# Agility Foundation Trainining



## kaslkaos (Jan 15, 2003)

I may be able to take classes eventually. I have time, not money, experience with Dynamo, my previous dog (agility & rally).
I just want to have fun with Sonic, no competion, but agility was such a blast with Dynamo, I sorely miss it. If I can do the foundation (pre-equipment) training myself it would be great. I can afford two six week sessions per year, so it would be nice to see what I can teach ahead of time, and hopefully get to skip the foundation (no equipment level) BUT my memory is incompletely. Would love some help with a list.
I don't have a fenced yard or secure training place. Do have a good neighbourhood dog park to practice near dogs, and I use a long line.

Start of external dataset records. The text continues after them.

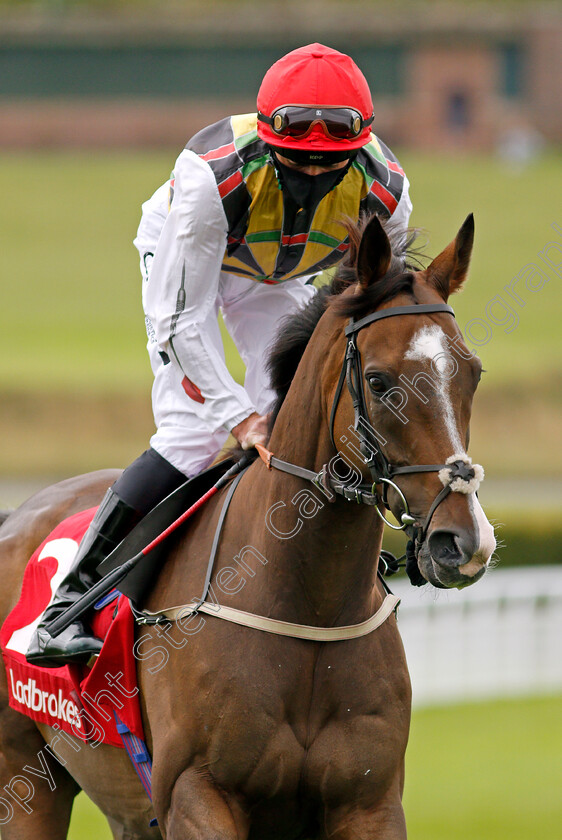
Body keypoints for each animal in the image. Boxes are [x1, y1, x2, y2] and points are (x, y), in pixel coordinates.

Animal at [0, 213, 494, 836]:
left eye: (472, 374)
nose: (464, 542)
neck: (307, 610)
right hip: (23, 779)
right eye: (380, 382)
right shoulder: (195, 793)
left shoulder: (371, 801)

Two on, two off--contacts, with plywood ramp, stair, anything
Wobble board--plywood on a stone (dynamo trained on a board on a log, but she was fearless)
Touch and targets, target stick
Running with me, here's where I get fuzzy. Sonic will chase me in any direction, not sure what exact configuration I should work on.
I have not started contacts yet. We are still working super basic stuff like, "no, you can't have that squirrel/goose/muscrat". I've had him 3 months, he will be 2 in July, I'm just looking for long term goals. 
What would a basic "no equipment" coarse outline be? I never did one with Dynamo, got her right on the equipment but I had done much of the above myself so she was ready--and she was fearless. Sonic is a softer dog.
Thanks!


----------